The immoral trinity of weak governance, big business, and the mainstream media
In the quieter days between Christmas and the New Year, it’s not unheard of for the 24-hours news cycle to face a lull when it comes to finding interesting topics to write about, so I probably shouldn’t have been surprised when I came across an article on Bloomberg titled, “Dubai Can’t Shake Off the Stain of Smuggled African Gold”, which references interviews with non-specified government officials across Africa, who are “desperate to recoup lost revenue” from an “illicit network” where “tons of their gold goes missing in Dubai every year.” In fact, the only two African ministers named and quoted in the article were Congolese Finance Minister, Nicolas Kazadi and Nigerian Mines Minister, Olamilekan Adegbite, the latter of which went on the record to state, “It’s a huge loss… most European countries will ask you for your certificates of export from the country of origin. If you do not have that, the gold is confiscated and returned back to source. But, you see, in Dubai they look the other way.”
While I may find the Honourable Minister’s perception of a utopian and highly ethical Europe farcical, particularly considering the savage, historic treatment of his own country and the wider continent at the hands of their colonisers, his suggestion that Dubai, and Dubai alone is inherently corrupt in the global gold trade is not only a slur, but typical of the distorted narrative that has been propagated by those who are most threatened. Perhaps he is unaware of the criminal complaint lodged against Argor-Heraeus SA for its role in refining three tons of pillaged gold ore from the Democratic Republic of the Congo between 2004 – 2005, thereby making its actions a war crime, or more recently MMTC-PAMP’s involvement at the North Mara mine in Tanzania where documented human rights abuses included murder and rape.
It would be all too easy for me to point out Nigeria’s extensive socioeconomic difficulties, its ranking in the Corruption Perceptions Index, or its escalating challenges with cybercrime. However, it is my firm belief that the only way we are to truly solve these problems is by working together as a global community. When addressing the Lagos Business School in November 2021, Minister Adegbite commented that, “Some challenges of the sector highlighted by the 2016 roadmap include lack of data and geoscience information, weak mining institution, lack of new technology, skills and training and limited engagement with key stakeholders, poor revenue generation and leakages, challenges of industry participants, and many others.” Perhaps the Minister would then also concede that Dubai isn’t the primary issue in his country’s mining supply chain.
While many of these challenges fall at the feet of the Nigerian government, the UAE has continuously reached out to cooperate with the international community to combat crime and illicit activity, most recently by engaging with organisations such as FATF, HMRC, the FBI and the United Nations to combat money laundering and counter terrorism financing. In light of this, I extend an open invitation to The Honorable Minister to connect and join with me in supporting an outright ban on hand-carry doré gold bars in conjunction with all of us who are serious about stemming the flow of illicit gold. More on this later.
Aside from its willingness to jump on the bandwagon and lambast Dubai, the Bloomberg article appears to afford other refining centres and producing nations a free pass. Bearing in mind the complete supply chain and volume of bullion sent to Europe each year, there are many other actors, elements and challenges in the gold market. Not just Dubai.

Work instructions –
A – Decide whether each statement below agrees with the essay on Dubai's gold trade, and answer yes or no, quoting the words of the essay that settle it. (i) The Bloomberg article named and quoted only two African ministers. (ii) Minister Adegbite spoke to the Lagos Business School in November 2021. (iii) Argor-Heraeus SA faced a complaint over refining pillaged gold ore from Tanzania.
B – Reproduce the passage of the essay on Dubai's gold trade starting with "Aside from its" and going on through "Not just Dubai.".

(Data entries)
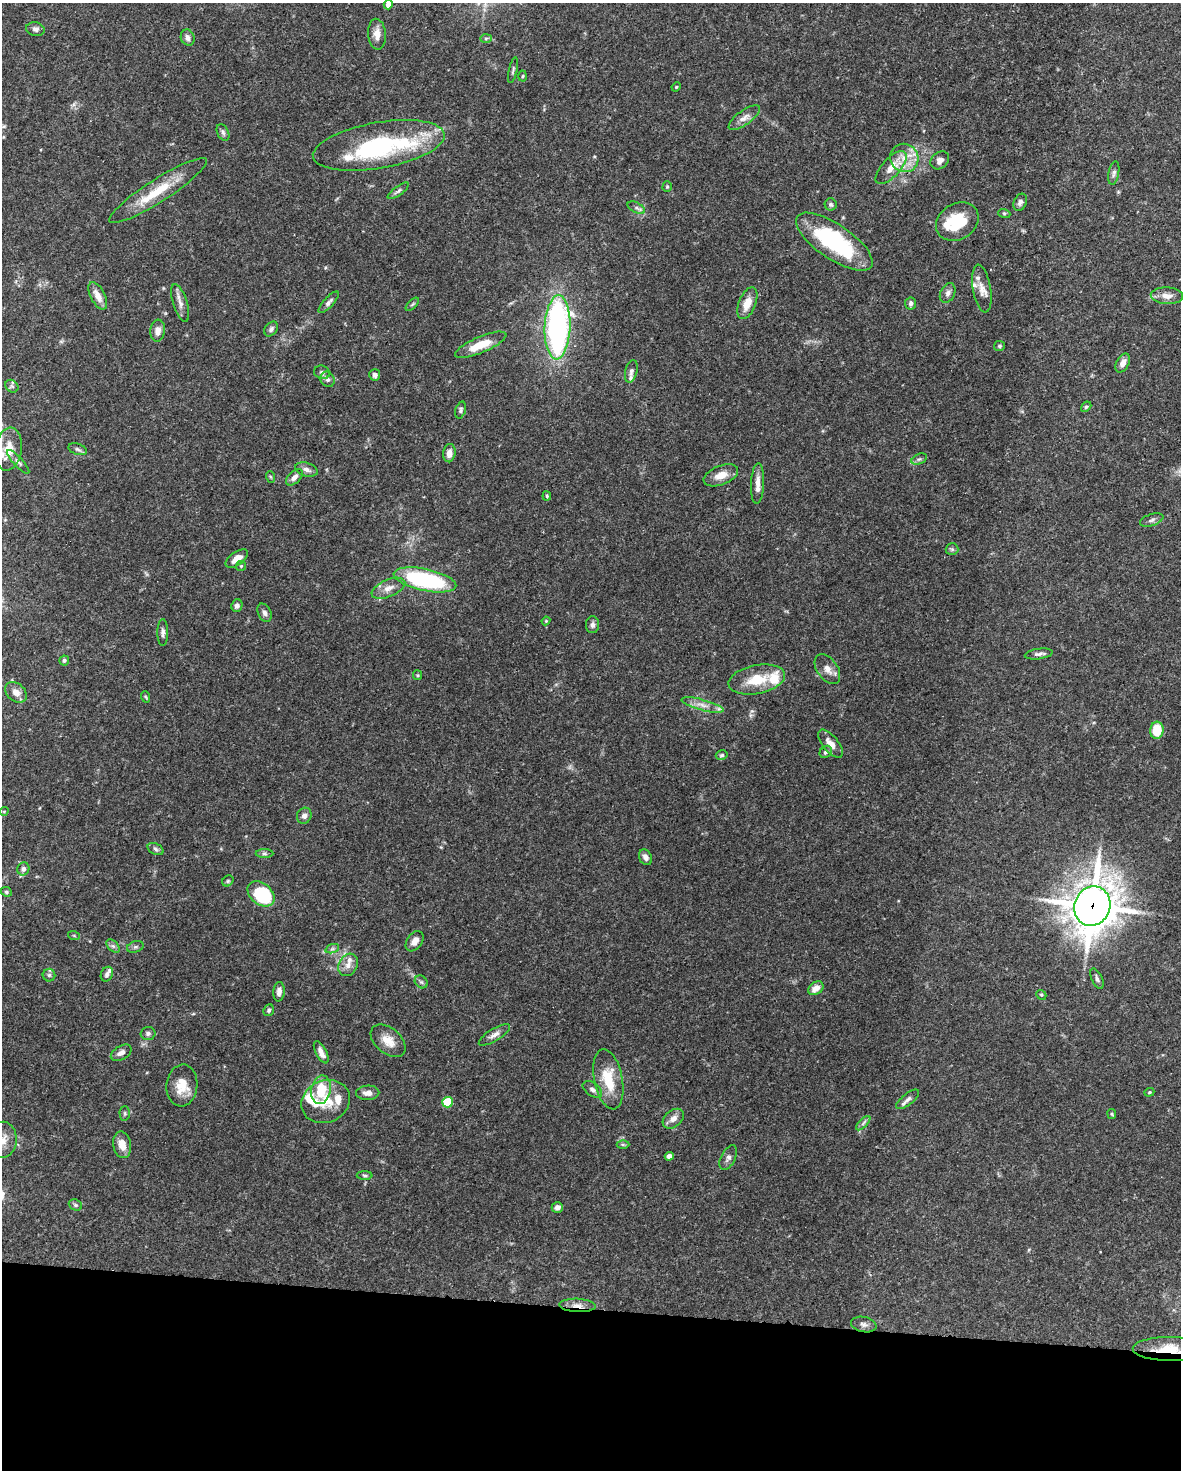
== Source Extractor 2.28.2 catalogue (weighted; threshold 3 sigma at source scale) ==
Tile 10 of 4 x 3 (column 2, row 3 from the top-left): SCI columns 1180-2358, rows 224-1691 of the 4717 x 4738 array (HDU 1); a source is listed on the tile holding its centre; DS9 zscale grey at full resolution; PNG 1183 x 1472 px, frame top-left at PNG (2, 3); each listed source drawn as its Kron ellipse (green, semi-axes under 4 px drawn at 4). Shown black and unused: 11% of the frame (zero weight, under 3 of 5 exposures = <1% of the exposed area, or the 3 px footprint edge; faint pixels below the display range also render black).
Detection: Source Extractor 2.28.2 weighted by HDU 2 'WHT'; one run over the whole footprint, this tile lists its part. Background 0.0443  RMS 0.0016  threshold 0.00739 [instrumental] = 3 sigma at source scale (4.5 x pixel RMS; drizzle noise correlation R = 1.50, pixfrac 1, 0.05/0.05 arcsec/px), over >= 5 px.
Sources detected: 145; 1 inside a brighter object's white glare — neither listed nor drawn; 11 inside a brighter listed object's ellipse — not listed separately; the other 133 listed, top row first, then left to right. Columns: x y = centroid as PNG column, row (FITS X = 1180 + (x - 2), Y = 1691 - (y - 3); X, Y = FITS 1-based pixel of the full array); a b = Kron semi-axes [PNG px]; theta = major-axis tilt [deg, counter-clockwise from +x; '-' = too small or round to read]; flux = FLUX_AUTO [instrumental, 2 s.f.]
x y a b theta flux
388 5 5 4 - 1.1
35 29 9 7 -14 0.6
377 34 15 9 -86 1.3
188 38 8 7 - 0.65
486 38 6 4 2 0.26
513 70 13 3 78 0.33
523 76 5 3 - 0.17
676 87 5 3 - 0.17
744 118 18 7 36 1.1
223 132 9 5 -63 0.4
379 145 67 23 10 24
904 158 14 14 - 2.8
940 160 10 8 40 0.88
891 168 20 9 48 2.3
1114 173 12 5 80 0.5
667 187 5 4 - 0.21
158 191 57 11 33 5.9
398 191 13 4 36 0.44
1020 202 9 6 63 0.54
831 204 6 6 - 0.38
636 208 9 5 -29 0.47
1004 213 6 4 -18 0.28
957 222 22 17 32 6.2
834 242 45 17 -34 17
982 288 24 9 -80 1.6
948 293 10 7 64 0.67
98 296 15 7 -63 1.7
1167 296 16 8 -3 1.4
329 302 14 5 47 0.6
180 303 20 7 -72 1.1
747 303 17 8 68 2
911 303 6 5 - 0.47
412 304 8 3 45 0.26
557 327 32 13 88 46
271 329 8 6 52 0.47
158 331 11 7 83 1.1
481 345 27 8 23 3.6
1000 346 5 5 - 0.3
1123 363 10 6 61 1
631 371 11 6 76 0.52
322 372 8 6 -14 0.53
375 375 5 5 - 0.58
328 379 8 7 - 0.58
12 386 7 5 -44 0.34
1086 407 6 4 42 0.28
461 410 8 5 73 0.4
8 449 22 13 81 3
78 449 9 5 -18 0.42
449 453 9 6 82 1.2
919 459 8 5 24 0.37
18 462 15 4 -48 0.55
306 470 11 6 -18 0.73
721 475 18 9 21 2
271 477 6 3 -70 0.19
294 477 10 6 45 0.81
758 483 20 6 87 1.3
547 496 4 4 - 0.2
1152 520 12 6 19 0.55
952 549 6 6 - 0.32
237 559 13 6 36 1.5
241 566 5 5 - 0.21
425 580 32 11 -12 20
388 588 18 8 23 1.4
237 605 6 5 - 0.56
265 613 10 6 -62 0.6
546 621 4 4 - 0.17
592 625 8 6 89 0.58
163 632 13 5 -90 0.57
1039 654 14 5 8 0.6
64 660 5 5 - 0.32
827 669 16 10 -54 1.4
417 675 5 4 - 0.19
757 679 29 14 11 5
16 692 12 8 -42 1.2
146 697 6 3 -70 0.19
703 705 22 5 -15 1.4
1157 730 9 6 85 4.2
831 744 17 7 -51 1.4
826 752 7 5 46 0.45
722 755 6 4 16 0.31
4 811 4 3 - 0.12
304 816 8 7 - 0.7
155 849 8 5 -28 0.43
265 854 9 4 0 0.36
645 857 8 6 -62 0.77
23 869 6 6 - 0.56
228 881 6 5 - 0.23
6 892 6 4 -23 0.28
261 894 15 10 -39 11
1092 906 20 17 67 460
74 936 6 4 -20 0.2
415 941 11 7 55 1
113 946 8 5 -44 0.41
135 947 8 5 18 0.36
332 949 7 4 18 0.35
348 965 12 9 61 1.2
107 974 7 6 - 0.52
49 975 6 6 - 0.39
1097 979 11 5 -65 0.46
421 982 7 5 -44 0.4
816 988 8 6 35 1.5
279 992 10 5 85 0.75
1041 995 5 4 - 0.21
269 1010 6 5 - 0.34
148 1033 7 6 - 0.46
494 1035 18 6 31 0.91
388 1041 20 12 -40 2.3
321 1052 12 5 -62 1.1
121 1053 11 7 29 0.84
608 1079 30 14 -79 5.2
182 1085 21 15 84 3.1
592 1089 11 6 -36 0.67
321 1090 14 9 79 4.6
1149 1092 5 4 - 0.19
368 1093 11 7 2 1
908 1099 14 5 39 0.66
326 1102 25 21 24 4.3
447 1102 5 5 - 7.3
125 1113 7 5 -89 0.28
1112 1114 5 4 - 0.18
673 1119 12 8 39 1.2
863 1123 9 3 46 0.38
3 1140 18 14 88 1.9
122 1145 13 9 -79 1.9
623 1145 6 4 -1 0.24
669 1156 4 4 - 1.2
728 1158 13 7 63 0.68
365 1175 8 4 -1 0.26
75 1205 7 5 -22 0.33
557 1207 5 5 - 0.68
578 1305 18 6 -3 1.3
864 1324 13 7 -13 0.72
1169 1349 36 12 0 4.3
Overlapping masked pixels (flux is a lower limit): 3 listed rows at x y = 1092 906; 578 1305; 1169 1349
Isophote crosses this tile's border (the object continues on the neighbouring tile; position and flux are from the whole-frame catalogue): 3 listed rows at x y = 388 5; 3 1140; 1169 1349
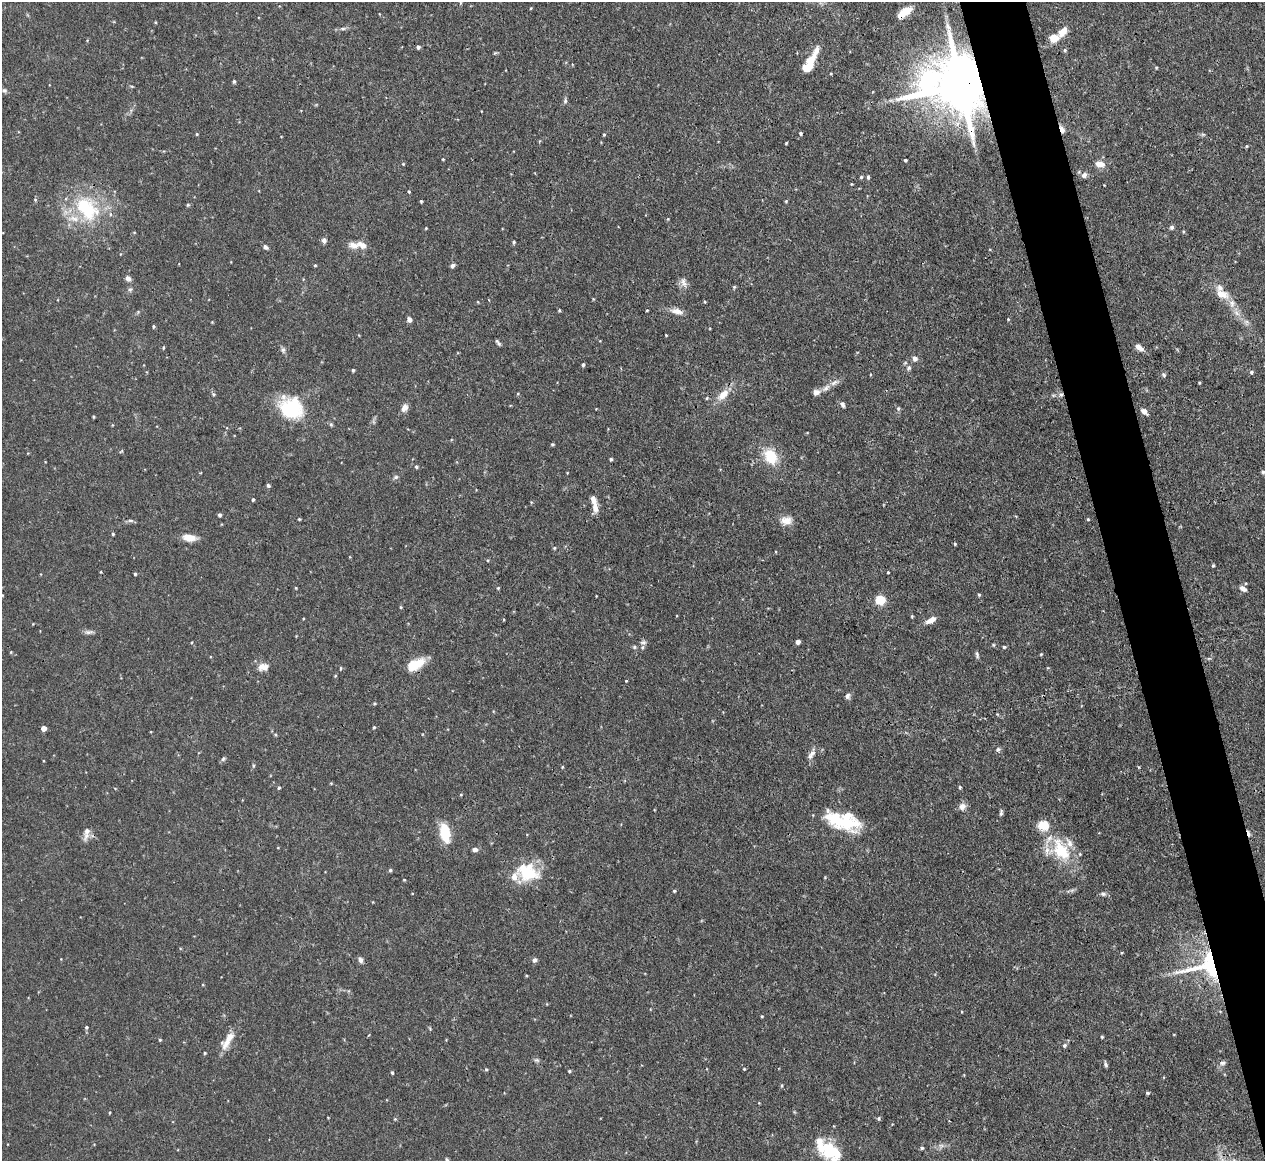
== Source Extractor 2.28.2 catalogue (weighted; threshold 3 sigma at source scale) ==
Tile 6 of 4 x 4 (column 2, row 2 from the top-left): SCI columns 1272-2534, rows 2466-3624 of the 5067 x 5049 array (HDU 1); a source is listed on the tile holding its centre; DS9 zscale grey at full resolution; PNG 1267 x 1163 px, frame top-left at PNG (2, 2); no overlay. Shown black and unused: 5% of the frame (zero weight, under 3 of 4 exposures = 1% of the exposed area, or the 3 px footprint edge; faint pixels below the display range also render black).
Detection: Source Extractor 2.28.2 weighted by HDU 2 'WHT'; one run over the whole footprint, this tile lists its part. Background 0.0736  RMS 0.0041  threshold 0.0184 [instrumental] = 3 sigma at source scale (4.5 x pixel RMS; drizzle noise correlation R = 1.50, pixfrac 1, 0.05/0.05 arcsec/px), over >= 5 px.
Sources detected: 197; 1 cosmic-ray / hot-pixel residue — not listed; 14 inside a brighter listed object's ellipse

Answers to the exercise –
A –
(i) Yes: "the only two African ministers named and quoted in the article were Congolese Finance Minister, Nicolas Kazadi and Nigerian Mines Minister, Olamilekan Adegbite"
(ii) Yes: "When addressing the Lagos Business School in November 2021, Minister Adegbite commented"
(iii) No: "refining three tons of pillaged gold ore from the Democratic Republic of the Congo between 2004 – 2005"

B –
Aside from its willingness to jump on the bandwagon and lambast Dubai, the Bloomberg article appears to afford other refining centres and producing nations a free pass. Bearing in mind the complete supply chain and volume of bullion sent to Europe each year, there are many other actors, elements and challenges in the gold market. Not just Dubai.